§ WHAT THE TASK REQUIRES: Whenever a line in the data contains "center", show that line.

§ AVAILABLE RECORDS:
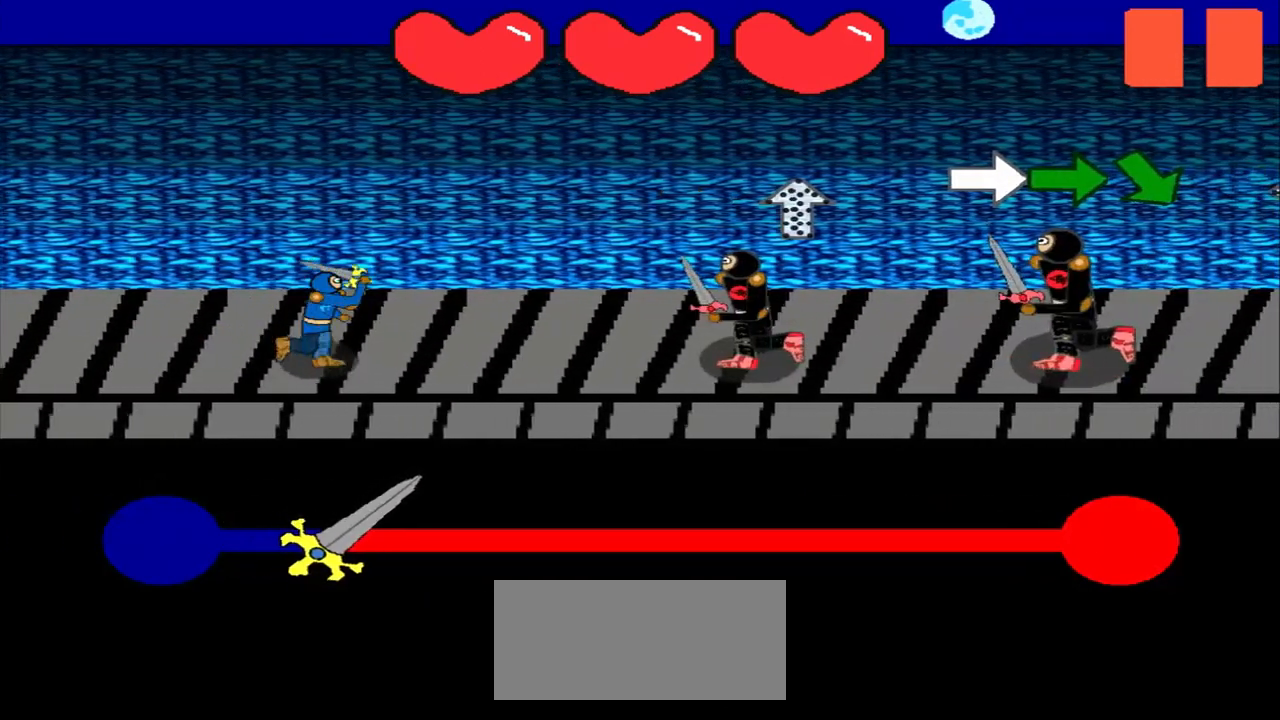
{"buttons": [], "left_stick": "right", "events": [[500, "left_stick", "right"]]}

* * *

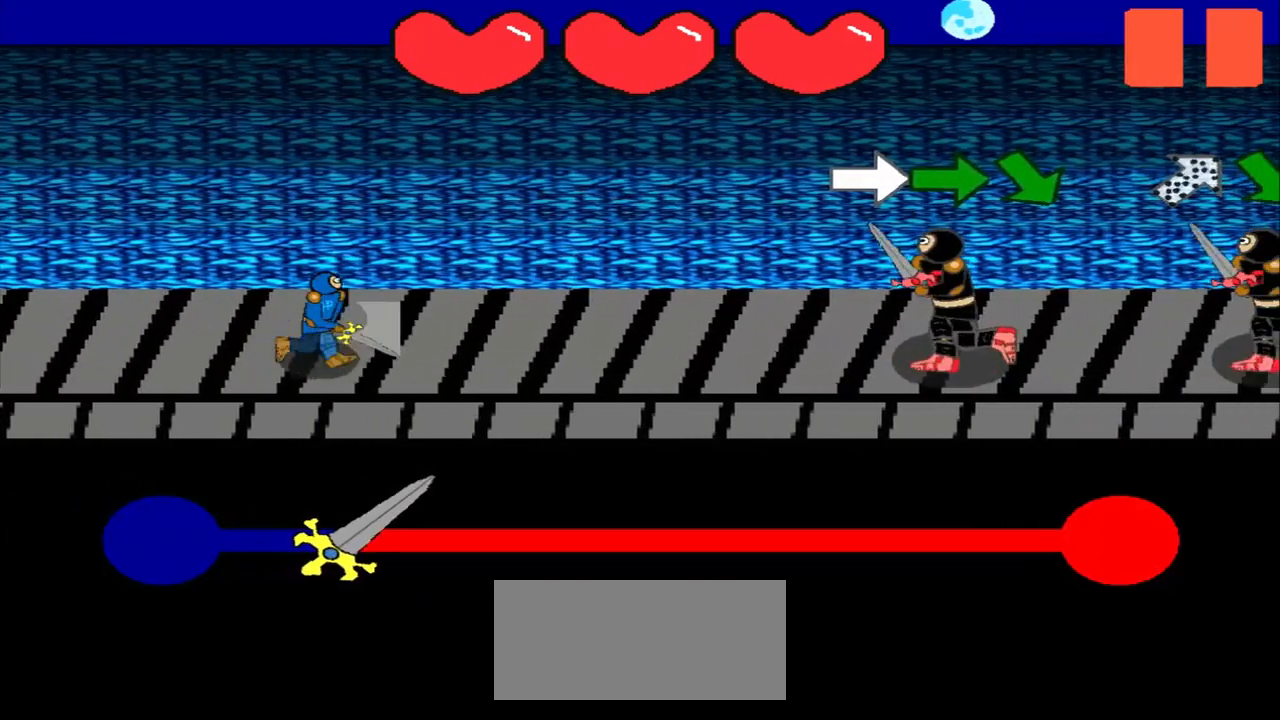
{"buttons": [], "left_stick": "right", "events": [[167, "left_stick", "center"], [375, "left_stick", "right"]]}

---

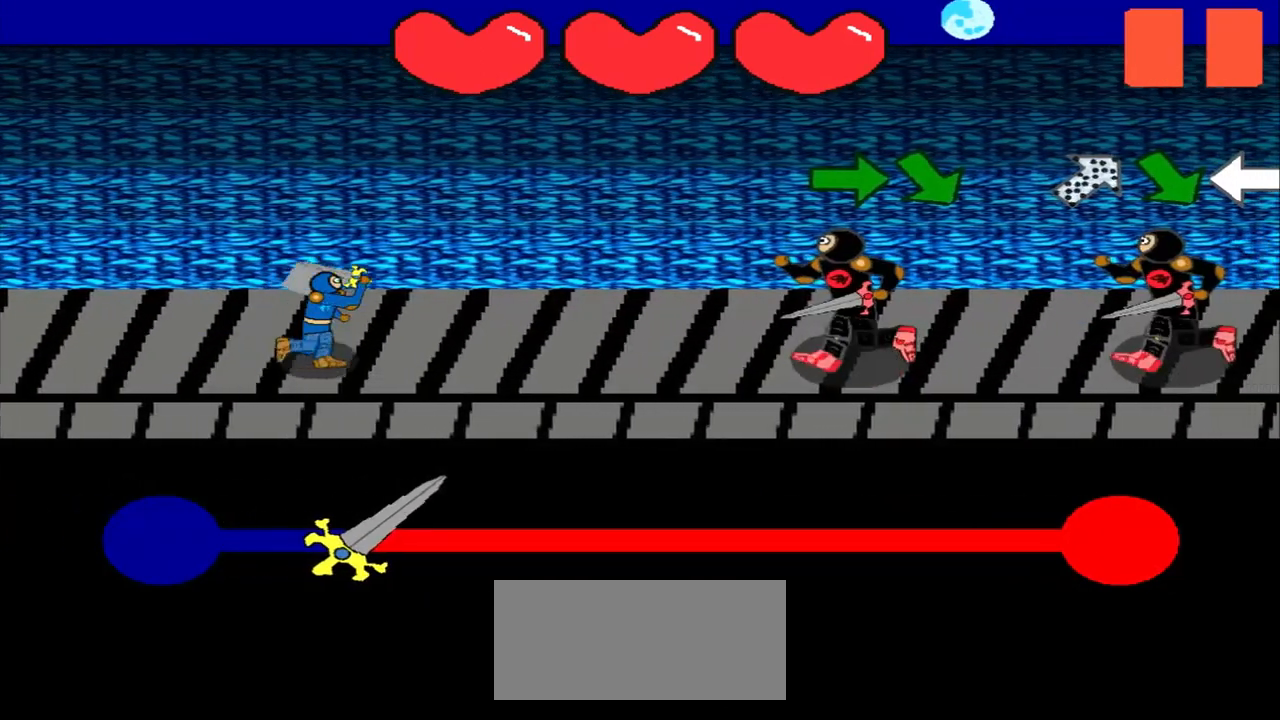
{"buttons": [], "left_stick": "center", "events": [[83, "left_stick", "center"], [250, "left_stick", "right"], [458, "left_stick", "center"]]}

§ WRITTEN RESPONSE:
{"buttons": [], "left_stick": "right", "events": [[167, "left_stick", "center"], [375, "left_stick", "right"]]}
{"buttons": [], "left_stick": "center", "events": [[83, "left_stick", "center"], [250, "left_stick", "right"], [458, "left_stick", "center"]]}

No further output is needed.